Jadi, sekali lagi, mau dibawa kemana FTZ Batam ini bila importasi [baca: konsumsi produk yang tidak relevan dengna kebutuhan masyarakat] masih selalu diperdebatkan. Apakah Batam mau dijadikan sarang mikol, rokok, dan elektronik bajakan dari China?? Atau kita ingin Batam kembali dibanjiri mobil bekas asal Singapura dan Malaysia?

Mengapa ya para pemangku kebijakan itu tidak pernah mau maju pola berpikirnya. Keinginan untuk kembali pada romantisme masa silam sebelum PP 63 diberlakukan sama saja dengan langkah mundur yang tidak baik bagi pembelajaran dan proses pembangunan ke depan.

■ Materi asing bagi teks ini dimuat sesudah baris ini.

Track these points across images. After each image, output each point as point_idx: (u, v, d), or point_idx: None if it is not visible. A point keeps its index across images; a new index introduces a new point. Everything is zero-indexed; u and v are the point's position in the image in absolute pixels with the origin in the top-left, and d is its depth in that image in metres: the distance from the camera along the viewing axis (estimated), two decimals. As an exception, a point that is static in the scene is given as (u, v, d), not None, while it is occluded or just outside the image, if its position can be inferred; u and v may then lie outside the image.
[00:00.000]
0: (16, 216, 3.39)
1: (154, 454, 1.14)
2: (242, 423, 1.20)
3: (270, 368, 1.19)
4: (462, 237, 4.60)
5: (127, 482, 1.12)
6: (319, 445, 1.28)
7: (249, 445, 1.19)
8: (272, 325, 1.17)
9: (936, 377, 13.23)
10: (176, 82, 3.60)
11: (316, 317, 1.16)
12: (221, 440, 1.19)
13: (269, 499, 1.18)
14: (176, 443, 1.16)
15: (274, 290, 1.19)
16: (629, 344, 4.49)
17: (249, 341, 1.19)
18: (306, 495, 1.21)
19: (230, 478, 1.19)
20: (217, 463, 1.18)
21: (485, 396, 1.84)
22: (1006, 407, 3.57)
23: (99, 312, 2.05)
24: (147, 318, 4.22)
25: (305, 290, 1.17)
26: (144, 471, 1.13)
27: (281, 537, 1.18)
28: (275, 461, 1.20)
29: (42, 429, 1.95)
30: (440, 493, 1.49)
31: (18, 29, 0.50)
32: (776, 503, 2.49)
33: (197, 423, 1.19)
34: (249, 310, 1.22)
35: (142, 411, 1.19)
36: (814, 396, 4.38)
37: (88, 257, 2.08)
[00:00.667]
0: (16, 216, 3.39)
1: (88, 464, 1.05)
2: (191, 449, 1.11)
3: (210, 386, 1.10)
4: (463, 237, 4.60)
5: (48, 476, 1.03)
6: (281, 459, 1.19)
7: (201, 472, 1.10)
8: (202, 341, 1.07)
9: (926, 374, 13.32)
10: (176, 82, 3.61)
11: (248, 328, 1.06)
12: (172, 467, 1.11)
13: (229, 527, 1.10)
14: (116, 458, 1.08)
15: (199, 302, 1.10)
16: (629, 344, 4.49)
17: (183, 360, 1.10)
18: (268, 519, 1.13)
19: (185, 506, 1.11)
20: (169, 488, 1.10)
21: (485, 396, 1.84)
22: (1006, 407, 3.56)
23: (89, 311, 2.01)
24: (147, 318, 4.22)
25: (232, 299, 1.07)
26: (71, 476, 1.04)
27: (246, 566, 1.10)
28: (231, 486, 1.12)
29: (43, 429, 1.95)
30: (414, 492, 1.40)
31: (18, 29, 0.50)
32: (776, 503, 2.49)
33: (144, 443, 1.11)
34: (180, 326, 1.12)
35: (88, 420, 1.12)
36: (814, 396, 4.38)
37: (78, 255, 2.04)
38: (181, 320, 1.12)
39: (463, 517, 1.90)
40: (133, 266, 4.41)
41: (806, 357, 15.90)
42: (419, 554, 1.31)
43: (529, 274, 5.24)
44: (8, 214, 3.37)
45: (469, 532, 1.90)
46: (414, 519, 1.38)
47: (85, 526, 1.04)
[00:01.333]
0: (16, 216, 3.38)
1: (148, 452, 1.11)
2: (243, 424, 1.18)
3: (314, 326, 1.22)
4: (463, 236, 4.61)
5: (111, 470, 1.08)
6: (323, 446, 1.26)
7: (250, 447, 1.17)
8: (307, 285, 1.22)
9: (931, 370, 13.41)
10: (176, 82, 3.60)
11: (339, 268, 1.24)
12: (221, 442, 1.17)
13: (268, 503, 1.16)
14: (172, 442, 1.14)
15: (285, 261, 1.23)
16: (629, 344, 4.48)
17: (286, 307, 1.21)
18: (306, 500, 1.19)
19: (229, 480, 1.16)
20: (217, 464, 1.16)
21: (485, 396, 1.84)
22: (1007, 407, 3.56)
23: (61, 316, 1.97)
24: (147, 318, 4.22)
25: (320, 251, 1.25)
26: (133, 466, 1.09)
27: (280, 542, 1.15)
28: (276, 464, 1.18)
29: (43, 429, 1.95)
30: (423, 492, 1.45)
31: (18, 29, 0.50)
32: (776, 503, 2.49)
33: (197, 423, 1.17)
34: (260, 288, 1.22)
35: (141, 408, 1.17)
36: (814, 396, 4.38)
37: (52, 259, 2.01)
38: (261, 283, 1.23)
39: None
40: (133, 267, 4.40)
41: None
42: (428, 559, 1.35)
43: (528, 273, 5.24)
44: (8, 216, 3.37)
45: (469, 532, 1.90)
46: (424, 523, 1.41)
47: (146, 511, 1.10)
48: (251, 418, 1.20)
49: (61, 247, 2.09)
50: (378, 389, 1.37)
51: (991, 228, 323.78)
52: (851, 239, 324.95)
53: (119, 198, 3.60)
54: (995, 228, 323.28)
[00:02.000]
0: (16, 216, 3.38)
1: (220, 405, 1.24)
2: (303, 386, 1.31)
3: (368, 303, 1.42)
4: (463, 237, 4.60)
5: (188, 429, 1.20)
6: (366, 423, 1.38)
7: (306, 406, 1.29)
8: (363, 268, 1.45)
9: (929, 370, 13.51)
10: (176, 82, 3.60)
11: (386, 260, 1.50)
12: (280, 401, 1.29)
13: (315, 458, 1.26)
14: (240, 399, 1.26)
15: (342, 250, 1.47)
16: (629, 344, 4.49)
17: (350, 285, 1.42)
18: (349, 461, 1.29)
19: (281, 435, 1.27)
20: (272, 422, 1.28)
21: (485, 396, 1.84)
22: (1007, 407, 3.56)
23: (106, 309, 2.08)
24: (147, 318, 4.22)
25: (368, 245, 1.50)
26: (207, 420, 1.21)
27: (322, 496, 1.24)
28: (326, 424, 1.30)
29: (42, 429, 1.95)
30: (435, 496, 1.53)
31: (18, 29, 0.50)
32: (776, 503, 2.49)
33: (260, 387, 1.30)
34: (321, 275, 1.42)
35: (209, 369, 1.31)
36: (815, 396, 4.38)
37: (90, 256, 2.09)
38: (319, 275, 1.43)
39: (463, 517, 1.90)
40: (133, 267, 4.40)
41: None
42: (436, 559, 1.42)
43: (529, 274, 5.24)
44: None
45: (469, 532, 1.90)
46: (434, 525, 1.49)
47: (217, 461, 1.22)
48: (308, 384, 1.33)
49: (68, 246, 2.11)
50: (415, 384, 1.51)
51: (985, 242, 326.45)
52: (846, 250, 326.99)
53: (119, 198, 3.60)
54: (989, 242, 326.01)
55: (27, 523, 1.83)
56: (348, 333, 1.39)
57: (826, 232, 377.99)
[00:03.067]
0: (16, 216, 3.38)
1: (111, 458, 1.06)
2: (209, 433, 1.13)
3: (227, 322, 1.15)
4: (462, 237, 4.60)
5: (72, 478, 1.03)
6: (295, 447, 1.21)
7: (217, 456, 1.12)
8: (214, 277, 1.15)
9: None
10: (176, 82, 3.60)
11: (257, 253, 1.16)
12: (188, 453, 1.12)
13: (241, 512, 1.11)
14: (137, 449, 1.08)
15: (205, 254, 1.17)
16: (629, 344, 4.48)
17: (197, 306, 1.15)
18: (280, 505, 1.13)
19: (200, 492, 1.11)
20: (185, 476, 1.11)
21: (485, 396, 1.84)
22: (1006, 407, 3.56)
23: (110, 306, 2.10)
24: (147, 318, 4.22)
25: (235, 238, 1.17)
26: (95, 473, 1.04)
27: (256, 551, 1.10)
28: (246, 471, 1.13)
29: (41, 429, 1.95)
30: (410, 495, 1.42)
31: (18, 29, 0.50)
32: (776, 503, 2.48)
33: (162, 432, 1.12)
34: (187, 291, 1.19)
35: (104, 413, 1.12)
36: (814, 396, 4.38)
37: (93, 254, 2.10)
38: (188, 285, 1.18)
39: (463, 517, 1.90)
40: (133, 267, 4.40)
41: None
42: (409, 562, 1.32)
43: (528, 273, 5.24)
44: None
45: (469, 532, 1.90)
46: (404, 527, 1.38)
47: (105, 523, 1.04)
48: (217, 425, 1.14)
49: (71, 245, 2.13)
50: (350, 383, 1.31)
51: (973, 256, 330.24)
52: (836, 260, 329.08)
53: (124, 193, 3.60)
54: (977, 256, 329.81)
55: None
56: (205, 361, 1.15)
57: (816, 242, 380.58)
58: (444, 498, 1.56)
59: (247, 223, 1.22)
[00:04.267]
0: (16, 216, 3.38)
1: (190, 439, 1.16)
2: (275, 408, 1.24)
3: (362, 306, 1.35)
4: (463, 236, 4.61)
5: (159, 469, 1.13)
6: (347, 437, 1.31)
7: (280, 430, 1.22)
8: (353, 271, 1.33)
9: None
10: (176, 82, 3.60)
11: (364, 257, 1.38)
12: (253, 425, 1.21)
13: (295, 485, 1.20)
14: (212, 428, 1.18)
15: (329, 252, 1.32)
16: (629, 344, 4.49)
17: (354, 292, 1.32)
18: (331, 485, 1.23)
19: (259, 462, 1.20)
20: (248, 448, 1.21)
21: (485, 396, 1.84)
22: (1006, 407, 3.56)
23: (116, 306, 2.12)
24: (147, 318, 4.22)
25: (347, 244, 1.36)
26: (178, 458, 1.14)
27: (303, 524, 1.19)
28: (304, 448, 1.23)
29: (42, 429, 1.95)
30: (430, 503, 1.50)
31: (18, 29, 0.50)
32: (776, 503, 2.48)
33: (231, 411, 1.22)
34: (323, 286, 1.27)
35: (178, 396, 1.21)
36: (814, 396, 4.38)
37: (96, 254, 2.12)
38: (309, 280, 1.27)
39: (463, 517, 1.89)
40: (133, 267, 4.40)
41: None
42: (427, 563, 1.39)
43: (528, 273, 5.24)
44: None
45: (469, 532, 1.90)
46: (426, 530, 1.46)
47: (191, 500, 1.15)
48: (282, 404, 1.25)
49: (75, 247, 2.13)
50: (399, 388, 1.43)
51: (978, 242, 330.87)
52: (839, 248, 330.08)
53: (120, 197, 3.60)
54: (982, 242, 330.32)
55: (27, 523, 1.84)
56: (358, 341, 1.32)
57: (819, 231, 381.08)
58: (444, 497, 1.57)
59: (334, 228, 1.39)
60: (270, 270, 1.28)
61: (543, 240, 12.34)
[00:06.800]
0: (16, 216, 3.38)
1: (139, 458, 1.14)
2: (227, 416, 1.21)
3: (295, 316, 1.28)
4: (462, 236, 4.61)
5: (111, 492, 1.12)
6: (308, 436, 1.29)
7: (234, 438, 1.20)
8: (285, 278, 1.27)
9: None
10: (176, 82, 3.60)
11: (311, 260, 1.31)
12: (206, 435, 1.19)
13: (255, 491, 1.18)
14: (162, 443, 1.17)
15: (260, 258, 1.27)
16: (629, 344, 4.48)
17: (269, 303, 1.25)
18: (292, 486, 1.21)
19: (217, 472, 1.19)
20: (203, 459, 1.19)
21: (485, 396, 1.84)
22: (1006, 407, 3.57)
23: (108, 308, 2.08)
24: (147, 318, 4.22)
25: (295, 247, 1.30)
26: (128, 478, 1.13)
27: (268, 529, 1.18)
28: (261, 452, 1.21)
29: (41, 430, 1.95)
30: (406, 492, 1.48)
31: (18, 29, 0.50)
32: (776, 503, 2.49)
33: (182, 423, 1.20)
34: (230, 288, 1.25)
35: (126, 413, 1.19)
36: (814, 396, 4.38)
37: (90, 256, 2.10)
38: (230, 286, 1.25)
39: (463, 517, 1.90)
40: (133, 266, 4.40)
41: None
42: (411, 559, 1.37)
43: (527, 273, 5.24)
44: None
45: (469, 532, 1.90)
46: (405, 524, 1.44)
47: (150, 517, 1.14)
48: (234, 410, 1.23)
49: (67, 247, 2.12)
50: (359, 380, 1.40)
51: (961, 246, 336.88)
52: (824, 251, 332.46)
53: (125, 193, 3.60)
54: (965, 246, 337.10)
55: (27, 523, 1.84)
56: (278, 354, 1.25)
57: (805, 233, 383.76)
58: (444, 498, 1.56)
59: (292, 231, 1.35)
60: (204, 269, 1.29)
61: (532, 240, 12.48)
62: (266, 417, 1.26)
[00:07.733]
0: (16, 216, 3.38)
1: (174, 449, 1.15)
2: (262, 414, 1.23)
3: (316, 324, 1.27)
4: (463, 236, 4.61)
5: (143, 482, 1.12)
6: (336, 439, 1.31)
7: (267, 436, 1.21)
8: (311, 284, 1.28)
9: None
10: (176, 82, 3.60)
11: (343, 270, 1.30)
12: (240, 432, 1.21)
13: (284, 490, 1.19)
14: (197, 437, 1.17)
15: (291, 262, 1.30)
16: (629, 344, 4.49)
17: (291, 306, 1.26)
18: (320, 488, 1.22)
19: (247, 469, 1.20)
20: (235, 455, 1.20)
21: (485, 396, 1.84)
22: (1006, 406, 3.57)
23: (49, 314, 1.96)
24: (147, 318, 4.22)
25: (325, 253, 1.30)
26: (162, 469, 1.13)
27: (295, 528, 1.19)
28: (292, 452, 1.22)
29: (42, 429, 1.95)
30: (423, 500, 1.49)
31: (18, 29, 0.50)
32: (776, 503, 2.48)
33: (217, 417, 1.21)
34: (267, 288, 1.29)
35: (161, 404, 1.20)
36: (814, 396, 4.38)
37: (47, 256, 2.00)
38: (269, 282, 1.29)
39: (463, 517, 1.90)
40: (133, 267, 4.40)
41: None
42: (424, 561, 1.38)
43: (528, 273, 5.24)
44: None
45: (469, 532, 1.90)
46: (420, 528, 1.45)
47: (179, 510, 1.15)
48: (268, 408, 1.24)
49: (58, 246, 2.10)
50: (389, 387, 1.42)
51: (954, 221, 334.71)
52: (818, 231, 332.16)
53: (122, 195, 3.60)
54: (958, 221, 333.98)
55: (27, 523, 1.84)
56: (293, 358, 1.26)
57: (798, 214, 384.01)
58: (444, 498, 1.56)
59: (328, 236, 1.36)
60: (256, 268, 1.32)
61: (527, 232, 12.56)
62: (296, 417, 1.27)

Mengapa tidak kita jual saja manfaat dan keunggulan kompetitif yang dimiliki pulau ini tanpa embel-embel PP 63.

We must step forward,
Jangan lagi lihat ke belakang karena masih banyak tantangan yang harus diselesaikan di depan kita. Sebab masa silam adalah sejarah yang tidak perlu diulang tapi dijadikan pengalaman.
Saya yakin, Batam tetap lebih baik dan menarik tanpa perlu mempersoalkan PP 63.